1. Recombinant measles virus, wherein the protein is the spike protein or a partial protein thereof of SARS-CoV-2.
2. The recombinant measles virus genomic RNA according to claim 1.
3. RNA consisting of a nucleotide sequence complementary to the nucleotide sequence represented by Sequence ID No.
3.
4. DNA in which the gene encoding the SARS-CoV-2 protein is inserted into the region from base 1686 to base 1694 of the base sequence represented by Sequence ID No.
2.
5. This DNA has a gene encoding the SARS-CoV-2 protein inserted into the Fse I recognition sequence located between bases 1686 and 1694 of the base sequence represented by Sequence ID No.
1.
6. DNA consisting of the base sequence represented by Sequence ID No.
3.
7. A vector for producing a COVID-19 vaccine, comprising the DNA described in any one of claims 4 to 6.

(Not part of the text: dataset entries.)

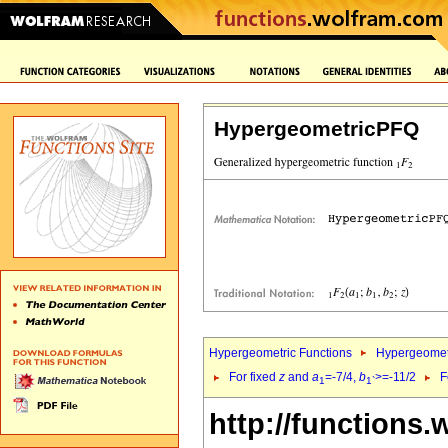
HypergeometricPFQ
Hypergeometric Functions
Hypergeomet
For fixed
z
and
a
=-7/4,
b
>=-11/2
F
1
1`
http://functions.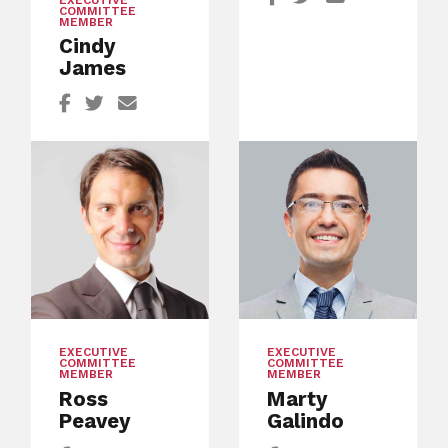
EXECUTIVE
COMMITTEE
MEMBER
Cindy
James
EXECUTIVE
EXECUTIVE
COMMITTEE
COMMITTEE
MEMBER
MEMBER
Ross
Marty
Peavey
Galindo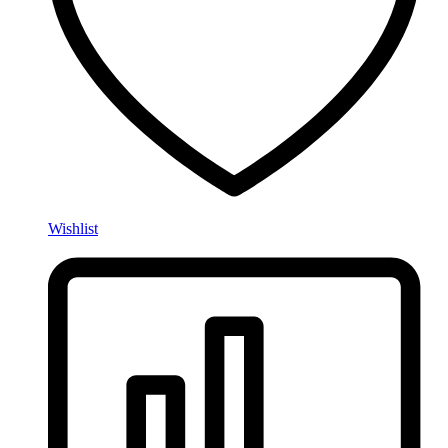
Wishlist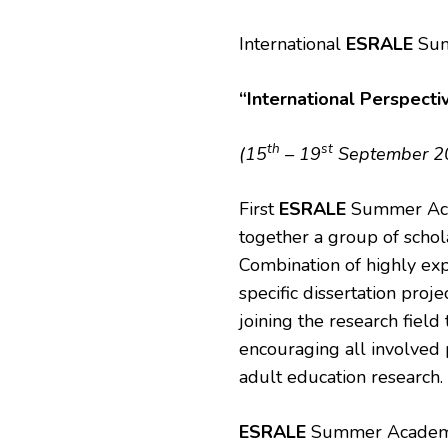
International
ESRALE
Sum
“International Perspecti
th
st
(15
– 19
September 201
First
ESRALE
Summer Acad
together a group of schol
Combination of highly ex
specific dissertation proj
joining the research field
encouraging all involved 
adult education research.
ESRALE
Summer Academy w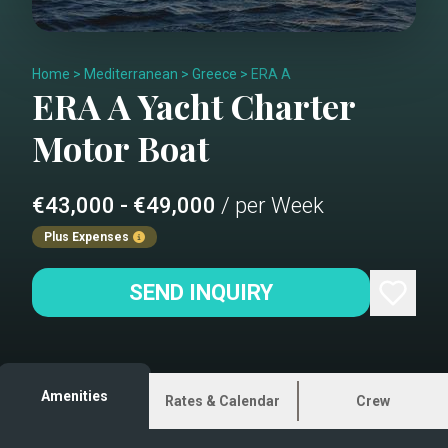
Home
>
Mediterranean
>
Greece
>
ERA A
ERA A
Yacht Charter
Motor Boat
€43,000 - €49,000
/ per Week
Plus Expenses
SEND INQUIRY
Amenities
Rates & Calendar
Crew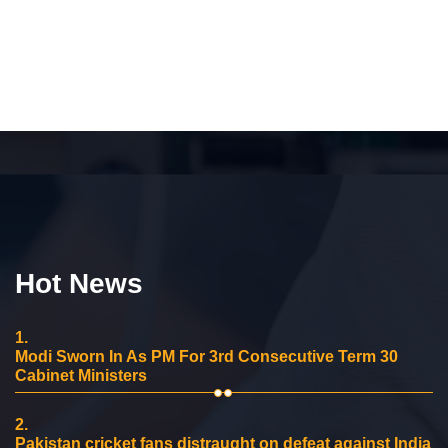
Hot News
1.
Modi Sworn In As PM For 3rd Consecutive Term 30
Cabinet Ministers
2.
Pakistan cricket fans distraught on defeat against India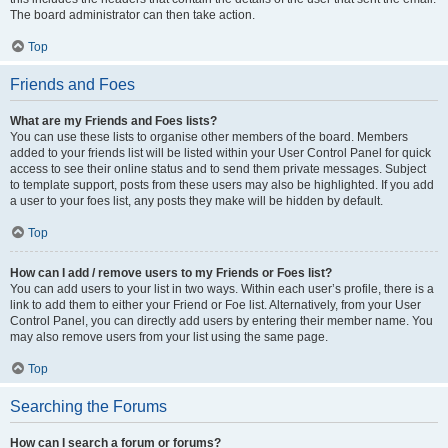
The board administrator can then take action.
Top
Friends and Foes
What are my Friends and Foes lists?
You can use these lists to organise other members of the board. Members
added to your friends list will be listed within your User Control Panel for quick
access to see their online status and to send them private messages. Subject
to template support, posts from these users may also be highlighted. If you add
a user to your foes list, any posts they make will be hidden by default.
Top
How can I add / remove users to my Friends or Foes list?
You can add users to your list in two ways. Within each user’s profile, there is a
link to add them to either your Friend or Foe list. Alternatively, from your User
Control Panel, you can directly add users by entering their member name. You
may also remove users from your list using the same page.
Top
Searching the Forums
How can I search a forum or forums?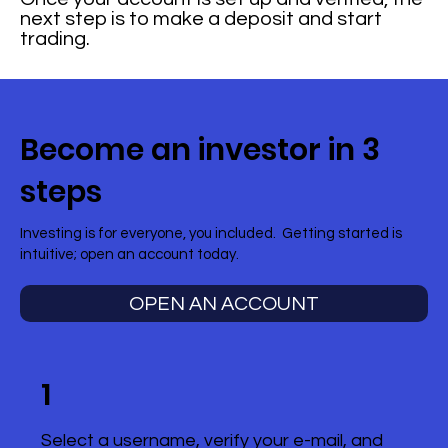
next step is to make a deposit and start
trading.
Become an investor in 3
steps
Investing is for everyone, you included. Getting started is
intuitive; open an account today.
OPEN AN ACCOUNT
1
Select a username, verify your e-mail, and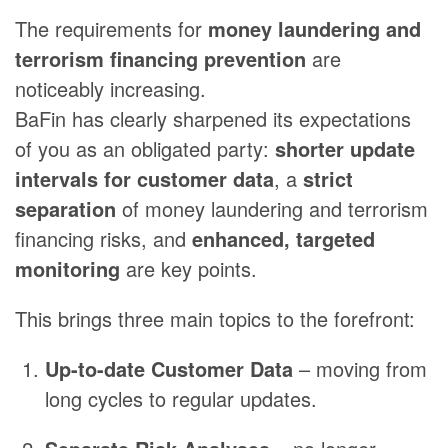
The requirements for
money laundering and
terrorism financing prevention
are
noticeably increasing.
BaFin has clearly sharpened its expectations
of you as an obligated party:
shorter update
intervals for customer data
, a
strict
separation
of money laundering and terrorism
financing risks, and
enhanced, targeted
monitoring
are key points.
This brings three main topics to the forefront:
Up-to-date Customer Data
– moving from
long cycles to regular updates.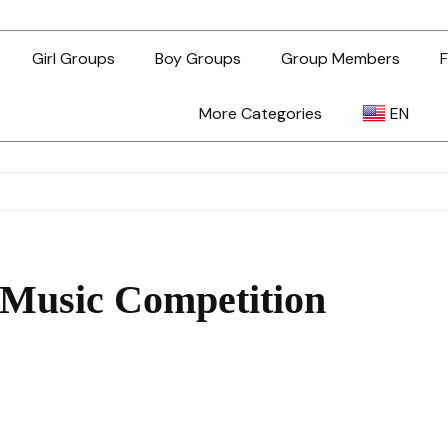
Girl Groups
Boy Groups
Group Members
F
More Categories
EN
AR
ZH-TW
 Music Competition
EN
TL
ID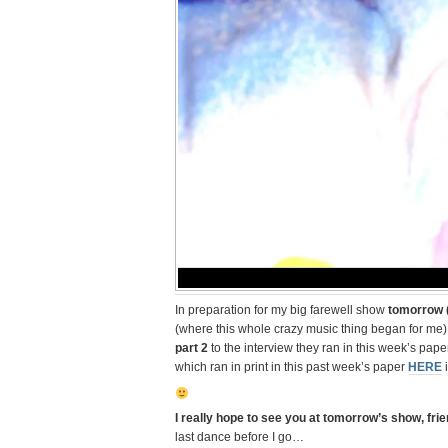
In preparation for my big farewell show
tomorrow (
(where this whole crazy music thing began for me
part 2
to the interview they ran in this week’s pape
which ran in print in this past week’s paper
HERE
i
I really hope to see you at tomorrow’s show, fri
last dance before I go…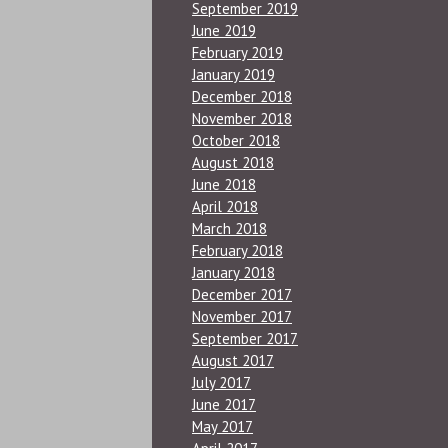
September 2019
June 2019
February 2019
January 2019
December 2018
November 2018
October 2018
August 2018
June 2018
April 2018
March 2018
February 2018
January 2018
December 2017
November 2017
September 2017
August 2017
July 2017
June 2017
May 2017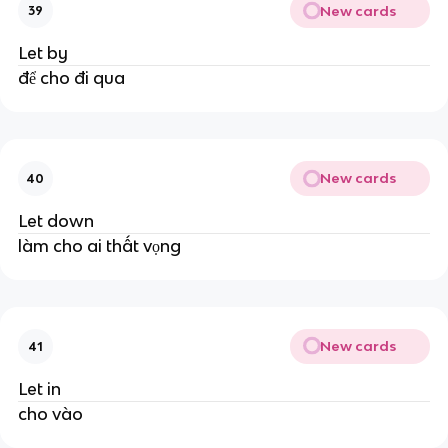
New cards
39
Let by
để cho đi qua
New cards
40
Let down
làm cho ai thất vọng
New cards
41
Let in
cho vào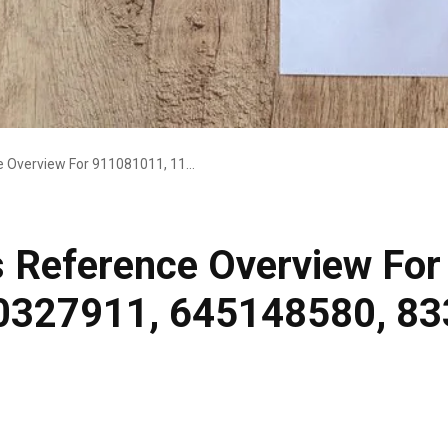
Strategic Business Reference Overview For 911081011, 1145141919, 5030327911, 645148580, 8336742050, 12002048
s Reference Overview Fo
0327911, 645148580, 83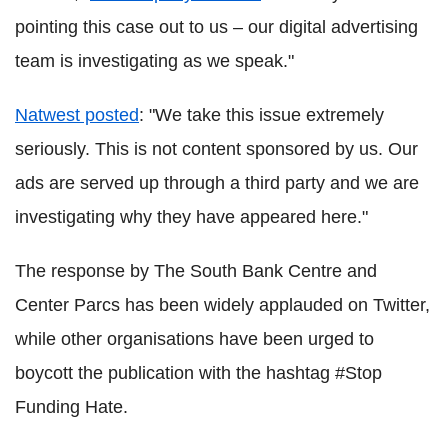
pointing this case out to us – our digital advertising
team is investigating as we speak."
Natwest posted
: "We take this issue extremely
seriously. This is not content sponsored by us. Our
ads are served up through a third party and we are
investigating why they have appeared here."
The response by The South Bank Centre and
Center Parcs has been widely applauded on Twitter,
while other organisations have been urged to
boycott the publication with the hashtag #Stop
Funding Hate.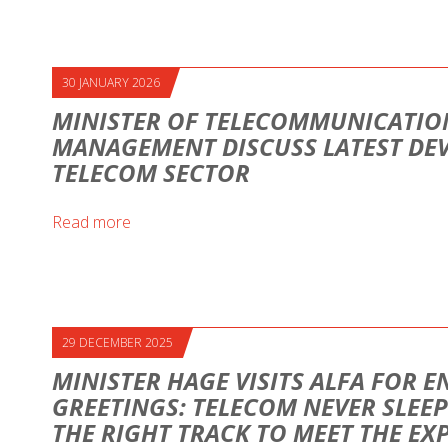
30 JANUARY 2026
MINISTER OF TELECOMMUNICATION
MANAGEMENT DISCUSS LATEST DE
TELECOM SECTOR
Read more
29 DECEMBER 2025
MINISTER HAGE VISITS ALFA FOR E
GREETINGS: TELECOM NEVER SLEEP
THE RIGHT TRACK TO MEET THE EX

8. A plasmid vector containing DNA consisting of the base sequence represented by Sequence ID No.
1.
9. A method for producing recombinant measles virus, comprising transfecting cells expressing RNA polymerase capable of transcribing RNA using the DNA as a template with a COVID-19 vaccine production vector containing DNA according to any one of claims 4 to 6 and expression vectors for the N protein, P protein, and L protein of measles virus, and producing recombinant measles virus within the cells.
10. A pharmaceutical composition comprising the recombinant measles virus described in claim 1 and a pharmaceutically acceptable carrier.
11. The pharmaceutical composition according to claim 10, to be used as a bivalent vaccine against measles and COVID-19.